EXERCISE INSTRUCTIONS -> Write out again everything from the start of the records down to the line containing "Points de bonus", with both ends included.

[Saved data entries]
- Opening Delimiter -

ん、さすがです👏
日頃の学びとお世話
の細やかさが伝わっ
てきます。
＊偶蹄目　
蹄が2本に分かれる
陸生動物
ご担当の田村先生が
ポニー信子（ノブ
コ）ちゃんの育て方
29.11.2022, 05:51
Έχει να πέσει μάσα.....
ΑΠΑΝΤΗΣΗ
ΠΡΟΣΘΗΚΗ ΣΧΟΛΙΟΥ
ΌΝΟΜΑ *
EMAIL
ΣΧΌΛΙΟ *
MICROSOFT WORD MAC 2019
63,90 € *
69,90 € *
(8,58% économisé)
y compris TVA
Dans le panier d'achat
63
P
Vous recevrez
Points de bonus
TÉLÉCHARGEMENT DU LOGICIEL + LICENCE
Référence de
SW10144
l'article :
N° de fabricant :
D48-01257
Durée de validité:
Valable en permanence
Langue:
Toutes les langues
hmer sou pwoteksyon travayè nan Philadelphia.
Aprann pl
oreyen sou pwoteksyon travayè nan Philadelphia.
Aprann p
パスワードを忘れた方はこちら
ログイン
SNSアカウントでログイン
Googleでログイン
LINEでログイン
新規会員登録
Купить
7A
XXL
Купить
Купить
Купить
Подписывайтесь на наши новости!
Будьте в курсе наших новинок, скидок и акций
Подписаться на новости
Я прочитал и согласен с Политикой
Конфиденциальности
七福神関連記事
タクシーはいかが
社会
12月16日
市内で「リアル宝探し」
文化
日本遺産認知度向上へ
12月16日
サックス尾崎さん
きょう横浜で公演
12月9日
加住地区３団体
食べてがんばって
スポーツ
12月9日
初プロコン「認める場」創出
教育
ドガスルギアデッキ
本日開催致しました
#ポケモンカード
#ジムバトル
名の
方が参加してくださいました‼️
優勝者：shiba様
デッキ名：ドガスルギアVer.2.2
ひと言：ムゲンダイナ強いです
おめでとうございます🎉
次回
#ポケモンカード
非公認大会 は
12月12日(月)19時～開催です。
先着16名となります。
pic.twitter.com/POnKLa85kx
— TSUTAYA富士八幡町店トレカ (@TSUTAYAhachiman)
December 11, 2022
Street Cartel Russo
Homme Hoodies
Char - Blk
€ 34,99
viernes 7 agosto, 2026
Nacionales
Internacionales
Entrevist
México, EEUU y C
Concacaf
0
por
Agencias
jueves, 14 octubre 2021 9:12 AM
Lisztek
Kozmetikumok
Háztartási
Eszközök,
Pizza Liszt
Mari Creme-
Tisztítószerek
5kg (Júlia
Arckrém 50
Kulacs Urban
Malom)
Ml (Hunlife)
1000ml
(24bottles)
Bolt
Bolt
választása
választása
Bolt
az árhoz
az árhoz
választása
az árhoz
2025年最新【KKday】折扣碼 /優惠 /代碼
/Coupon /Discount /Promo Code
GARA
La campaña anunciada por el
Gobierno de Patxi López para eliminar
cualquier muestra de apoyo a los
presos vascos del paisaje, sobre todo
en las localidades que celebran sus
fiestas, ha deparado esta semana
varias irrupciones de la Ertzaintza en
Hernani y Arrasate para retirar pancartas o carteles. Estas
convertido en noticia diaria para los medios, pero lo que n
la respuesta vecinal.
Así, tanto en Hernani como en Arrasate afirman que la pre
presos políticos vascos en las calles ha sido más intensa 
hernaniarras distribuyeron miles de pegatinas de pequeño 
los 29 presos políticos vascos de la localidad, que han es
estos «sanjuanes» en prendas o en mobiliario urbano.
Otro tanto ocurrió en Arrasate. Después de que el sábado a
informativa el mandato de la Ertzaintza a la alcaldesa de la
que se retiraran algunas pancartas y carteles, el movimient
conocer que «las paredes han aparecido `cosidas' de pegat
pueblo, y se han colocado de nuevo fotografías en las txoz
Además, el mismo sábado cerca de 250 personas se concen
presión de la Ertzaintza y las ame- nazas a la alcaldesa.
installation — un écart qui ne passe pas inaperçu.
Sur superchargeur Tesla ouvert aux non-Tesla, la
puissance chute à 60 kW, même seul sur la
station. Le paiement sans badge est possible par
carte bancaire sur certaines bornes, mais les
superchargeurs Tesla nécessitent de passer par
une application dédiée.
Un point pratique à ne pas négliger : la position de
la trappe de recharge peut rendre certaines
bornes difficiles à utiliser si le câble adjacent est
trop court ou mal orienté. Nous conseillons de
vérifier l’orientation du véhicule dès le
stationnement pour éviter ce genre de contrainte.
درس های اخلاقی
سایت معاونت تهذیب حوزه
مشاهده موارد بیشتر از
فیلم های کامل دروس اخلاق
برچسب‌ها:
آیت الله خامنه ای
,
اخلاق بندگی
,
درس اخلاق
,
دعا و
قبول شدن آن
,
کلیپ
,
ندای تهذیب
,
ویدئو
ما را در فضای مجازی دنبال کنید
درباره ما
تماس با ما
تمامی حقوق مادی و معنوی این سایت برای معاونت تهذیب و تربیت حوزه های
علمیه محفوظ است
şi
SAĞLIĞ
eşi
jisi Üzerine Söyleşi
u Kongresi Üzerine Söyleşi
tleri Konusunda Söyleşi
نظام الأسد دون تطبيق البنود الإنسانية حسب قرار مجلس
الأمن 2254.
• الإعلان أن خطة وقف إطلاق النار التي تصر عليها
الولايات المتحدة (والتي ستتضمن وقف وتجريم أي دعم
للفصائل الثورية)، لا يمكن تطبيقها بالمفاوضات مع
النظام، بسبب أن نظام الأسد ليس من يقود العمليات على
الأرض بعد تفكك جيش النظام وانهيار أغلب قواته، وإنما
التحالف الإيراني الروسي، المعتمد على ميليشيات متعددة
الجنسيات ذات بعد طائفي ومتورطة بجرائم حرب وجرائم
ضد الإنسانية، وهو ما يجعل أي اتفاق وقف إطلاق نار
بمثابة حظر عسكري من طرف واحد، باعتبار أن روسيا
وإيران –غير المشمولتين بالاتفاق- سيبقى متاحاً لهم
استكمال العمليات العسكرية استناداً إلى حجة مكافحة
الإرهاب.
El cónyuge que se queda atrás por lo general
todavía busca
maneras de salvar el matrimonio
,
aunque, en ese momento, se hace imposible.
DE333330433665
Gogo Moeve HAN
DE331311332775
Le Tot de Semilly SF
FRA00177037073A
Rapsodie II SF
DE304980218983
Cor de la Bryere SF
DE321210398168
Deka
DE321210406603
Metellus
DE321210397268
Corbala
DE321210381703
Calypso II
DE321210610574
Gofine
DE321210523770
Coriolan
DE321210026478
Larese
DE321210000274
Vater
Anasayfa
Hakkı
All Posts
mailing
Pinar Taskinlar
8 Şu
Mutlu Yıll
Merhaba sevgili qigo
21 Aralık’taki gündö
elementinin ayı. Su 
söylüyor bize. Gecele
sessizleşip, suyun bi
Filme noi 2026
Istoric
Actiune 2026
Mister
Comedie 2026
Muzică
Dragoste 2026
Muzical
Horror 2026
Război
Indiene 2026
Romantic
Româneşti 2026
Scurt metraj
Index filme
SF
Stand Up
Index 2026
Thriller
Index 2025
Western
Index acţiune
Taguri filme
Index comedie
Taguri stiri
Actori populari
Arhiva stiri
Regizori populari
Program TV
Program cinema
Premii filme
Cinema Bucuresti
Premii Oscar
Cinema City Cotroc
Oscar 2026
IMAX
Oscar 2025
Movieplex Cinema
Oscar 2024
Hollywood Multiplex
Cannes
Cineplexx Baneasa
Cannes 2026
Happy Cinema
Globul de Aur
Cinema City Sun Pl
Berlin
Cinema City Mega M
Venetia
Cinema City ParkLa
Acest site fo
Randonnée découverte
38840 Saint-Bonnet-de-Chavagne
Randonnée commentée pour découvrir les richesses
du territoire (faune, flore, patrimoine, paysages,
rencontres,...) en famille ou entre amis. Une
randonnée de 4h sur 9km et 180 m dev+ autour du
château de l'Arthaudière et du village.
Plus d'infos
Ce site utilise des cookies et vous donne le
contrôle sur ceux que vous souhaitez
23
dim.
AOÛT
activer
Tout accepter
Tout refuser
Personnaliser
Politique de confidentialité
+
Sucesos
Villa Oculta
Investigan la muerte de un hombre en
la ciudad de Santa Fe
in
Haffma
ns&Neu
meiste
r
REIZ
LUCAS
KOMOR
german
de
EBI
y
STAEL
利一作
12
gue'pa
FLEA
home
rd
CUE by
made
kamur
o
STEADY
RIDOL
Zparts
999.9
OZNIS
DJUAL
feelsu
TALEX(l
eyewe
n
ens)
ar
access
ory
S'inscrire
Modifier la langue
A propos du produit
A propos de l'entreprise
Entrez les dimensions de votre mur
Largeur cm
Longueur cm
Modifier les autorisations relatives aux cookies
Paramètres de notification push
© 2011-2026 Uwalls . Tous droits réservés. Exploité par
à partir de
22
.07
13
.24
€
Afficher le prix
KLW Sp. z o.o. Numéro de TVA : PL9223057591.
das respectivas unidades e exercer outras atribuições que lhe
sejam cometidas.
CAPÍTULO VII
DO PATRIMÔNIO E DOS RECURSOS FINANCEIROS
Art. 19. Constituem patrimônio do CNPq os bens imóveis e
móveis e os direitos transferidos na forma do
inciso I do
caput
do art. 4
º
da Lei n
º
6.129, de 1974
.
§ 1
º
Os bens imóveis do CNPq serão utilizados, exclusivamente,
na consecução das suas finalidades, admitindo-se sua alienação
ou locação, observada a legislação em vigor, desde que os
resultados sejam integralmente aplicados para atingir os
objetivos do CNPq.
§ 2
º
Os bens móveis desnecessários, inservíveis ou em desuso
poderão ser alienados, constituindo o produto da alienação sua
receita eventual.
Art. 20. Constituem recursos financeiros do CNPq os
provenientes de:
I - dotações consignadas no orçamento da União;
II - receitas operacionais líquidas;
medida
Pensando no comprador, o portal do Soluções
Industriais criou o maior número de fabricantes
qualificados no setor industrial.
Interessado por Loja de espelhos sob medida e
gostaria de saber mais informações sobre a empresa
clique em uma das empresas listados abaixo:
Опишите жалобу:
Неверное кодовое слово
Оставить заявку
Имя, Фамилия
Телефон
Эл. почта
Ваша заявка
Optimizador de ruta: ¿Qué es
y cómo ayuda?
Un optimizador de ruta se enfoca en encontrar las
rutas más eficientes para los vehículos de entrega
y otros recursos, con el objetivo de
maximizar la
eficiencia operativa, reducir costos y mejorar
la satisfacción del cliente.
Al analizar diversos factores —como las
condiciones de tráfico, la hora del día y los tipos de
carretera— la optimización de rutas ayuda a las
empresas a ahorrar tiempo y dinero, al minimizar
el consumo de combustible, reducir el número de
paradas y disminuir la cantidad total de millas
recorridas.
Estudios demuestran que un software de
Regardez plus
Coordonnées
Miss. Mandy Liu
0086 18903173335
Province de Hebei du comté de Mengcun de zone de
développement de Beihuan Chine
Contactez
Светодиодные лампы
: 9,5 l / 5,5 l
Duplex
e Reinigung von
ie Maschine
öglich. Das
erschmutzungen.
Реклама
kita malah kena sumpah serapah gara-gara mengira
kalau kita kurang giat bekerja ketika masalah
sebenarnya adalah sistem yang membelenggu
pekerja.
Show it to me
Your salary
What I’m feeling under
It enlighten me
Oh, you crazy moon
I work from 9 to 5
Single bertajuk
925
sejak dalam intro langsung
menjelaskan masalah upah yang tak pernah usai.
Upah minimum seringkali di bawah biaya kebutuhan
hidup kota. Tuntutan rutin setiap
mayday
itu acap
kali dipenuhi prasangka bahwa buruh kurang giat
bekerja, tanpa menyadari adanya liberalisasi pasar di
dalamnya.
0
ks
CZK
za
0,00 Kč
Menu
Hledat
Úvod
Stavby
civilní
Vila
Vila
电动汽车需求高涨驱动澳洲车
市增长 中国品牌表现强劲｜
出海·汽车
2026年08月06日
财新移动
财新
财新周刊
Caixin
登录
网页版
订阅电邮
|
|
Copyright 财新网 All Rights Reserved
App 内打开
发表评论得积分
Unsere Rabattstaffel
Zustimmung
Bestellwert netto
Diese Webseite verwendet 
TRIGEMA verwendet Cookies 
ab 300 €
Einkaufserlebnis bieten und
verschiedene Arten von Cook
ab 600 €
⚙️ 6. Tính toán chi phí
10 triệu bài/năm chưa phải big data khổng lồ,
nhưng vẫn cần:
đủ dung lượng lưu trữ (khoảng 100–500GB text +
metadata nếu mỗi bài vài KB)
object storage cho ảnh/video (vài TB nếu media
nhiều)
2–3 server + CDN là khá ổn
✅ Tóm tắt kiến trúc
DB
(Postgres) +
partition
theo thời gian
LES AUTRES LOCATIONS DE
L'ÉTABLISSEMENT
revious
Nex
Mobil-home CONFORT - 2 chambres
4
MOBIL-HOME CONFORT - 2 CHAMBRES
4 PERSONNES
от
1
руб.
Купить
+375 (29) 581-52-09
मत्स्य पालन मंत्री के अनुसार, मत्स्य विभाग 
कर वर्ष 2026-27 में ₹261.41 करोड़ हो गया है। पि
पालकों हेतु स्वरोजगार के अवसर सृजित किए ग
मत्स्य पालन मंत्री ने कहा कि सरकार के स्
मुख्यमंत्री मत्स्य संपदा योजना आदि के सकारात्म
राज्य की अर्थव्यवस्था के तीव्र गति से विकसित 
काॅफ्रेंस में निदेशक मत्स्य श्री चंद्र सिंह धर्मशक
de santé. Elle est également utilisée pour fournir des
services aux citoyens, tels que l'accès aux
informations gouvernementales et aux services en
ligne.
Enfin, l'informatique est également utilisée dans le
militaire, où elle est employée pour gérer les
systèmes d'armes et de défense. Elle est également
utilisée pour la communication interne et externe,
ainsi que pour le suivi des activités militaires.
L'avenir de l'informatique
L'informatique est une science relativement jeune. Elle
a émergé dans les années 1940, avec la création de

- Closing Delimiter -

SOLUTION BELOW ->
ん、さすがです👏
日頃の学びとお世話
の細やかさが伝わっ
てきます。
＊偶蹄目　
蹄が2本に分かれる
陸生動物
ご担当の田村先生が
ポニー信子（ノブ
コ）ちゃんの育て方
29.11.2022, 05:51
Έχει να πέσει μάσα.....
ΑΠΑΝΤΗΣΗ
ΠΡΟΣΘΗΚΗ ΣΧΟΛΙΟΥ
ΌΝΟΜΑ *
EMAIL
ΣΧΌΛΙΟ *
MICROSOFT WORD MAC 2019
63,90 € *
69,90 € *
(8,58% économisé)
y compris TVA
Dans le panier d'achat
63
P
Vous recevrez
Points de bonus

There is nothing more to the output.